Dumbledore pareció considerar la pregunta por un momento antes de responder:

—¿Yo? Me veo sosteniendo un par de gruesos calcetines de lana.

Harry lo miró asombrado, mientras Helena fruncía ligeramente el ceño, confundida.

—Uno nunca tiene suficientes calcetines —explicó Dumbledore con una sonrisa melancólica—. Ha pasado otra Navidad y no me han regalado ni un solo par. La gente sigue insistiendo en regalarme libros.

Mientras Dumbledore y Harry se alejaban del espejo, Helena permaneció inmóvil, sentada en su posición original, sus ojos fijos en el reflejo.

—Si yo… —comenzó, con la voz temblorosa—. Si me voy, ¿no los volveré a ver, cierto?

Dumbledore se detuvo en seco y regresó lentamente hacia ella, sus pasos suaves y medidos, como si cada uno estuviera pensado cuidadosamente. Cuando llegó a su lado, sus ojos azules, que usualmente reflejaban una chispa juguetona, ahora mostraban una comprensión silenciosa.

Con una expresión que mezclaba ternura y sabiduría, extendió su mano hacia Helena. Ella vaciló un momento, pero finalmente aceptó su ofrecimiento.

La mano de Dumbledore era cálida y firme, pero al mismo tiempo extrañamente ligera. Helena notó de inmediato cuán pequeña y frágil se sentía la suya en comparación. Con un movimiento suave, Dumbledore la levantó con facilidad.

—No aquí, no en este espejo —respondió, su voz un susurro sereno, lleno de una sabiduría que solo el paso de los años puede otorgar—. Pero eso no significa que los pierdas.

Helena miró al espejo, luego volvió la vista hacia Dumbledore, sin estar completamente segura de comprender lo que él quería decir.

Dumbledore le dedicó una mirada comprensiva, casi como si leyera su mente.
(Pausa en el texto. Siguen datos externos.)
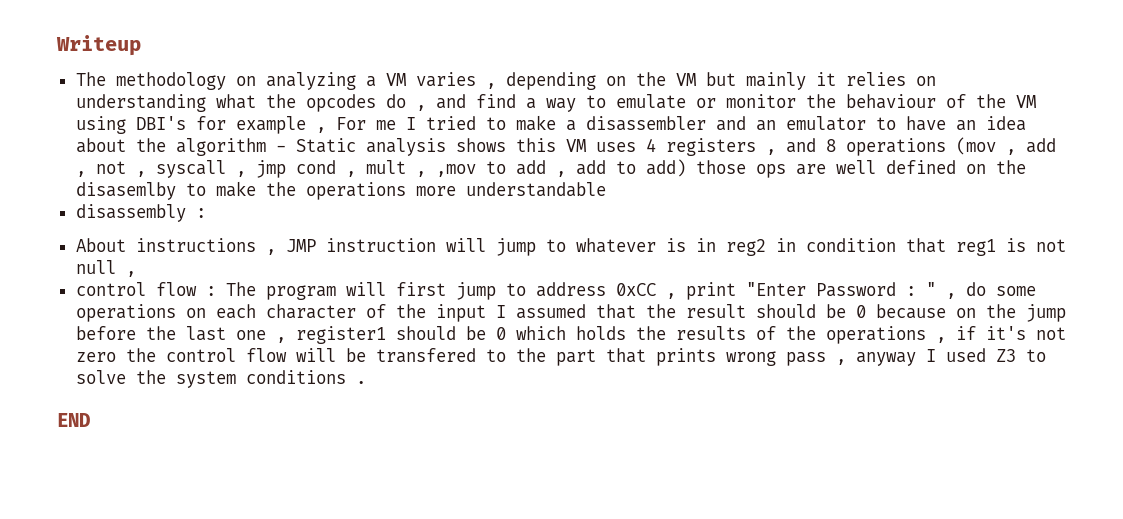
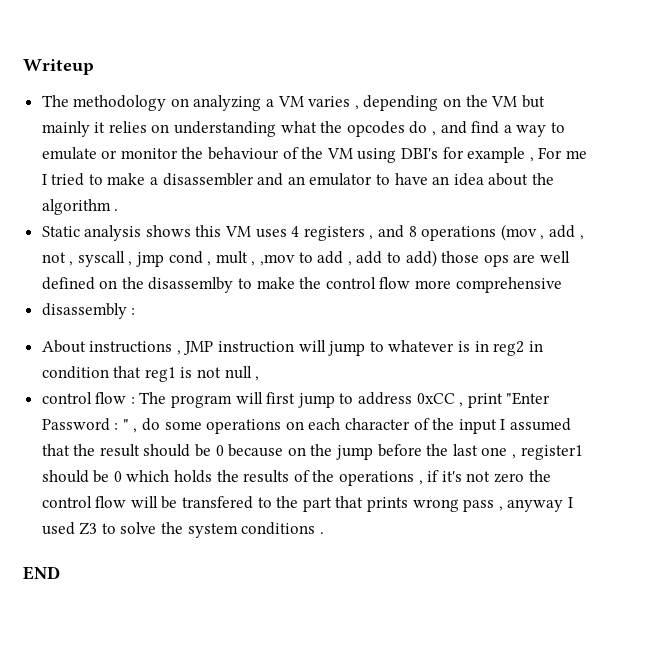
[275,145,286,152] - -> [114,209,119,211] . //
[75,182,176,200] disasemlby -> [148,277,234,293] disassemlby
[305,182,606,200] operations more understandable -> [325,277,562,293] control flow more comprehensive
Mientras hablaba, su mirada recorrió a Harry, que permanecía de pie, observando en silencio, pero con una presencia inconfundible al lado de ella.

—Las personas que amamos dejan una marca en nosotros, Helena. Una marca que no depende de recuerdos concretos ni de su presencia física. El amor que se comparte es tan profundo que sobrevive incluso cuando ya no están cerca. Su voz no sonaba como una simple explicación; casi como si fuera un recordatorio.

—Y no debes olvidar que tienes a alguien aquí contigo —añadió con una leve sonrisa, mirando a Harry, que no había dejado de observar a su hermana. La expresión de Harry era una mezcla de preocupación y cariño, la misma que había tenido toda su vida hacia ella.

Una mirada que siempre llenaba su pecho con una sensación cálida y reconfortante. Sabía con seguridad que él siempre estaría allí.

Helena no supo cómo fue que llegó a su dormitorio, pero cuando estuvo en su cama, se le ocurrió pensar que tal vez Dumbledore no había sido del todo sincero. Pero al mismo tiempo comprendía que un hombre tan poderoso como lo era Dumbledore debía tener sus propios secretos.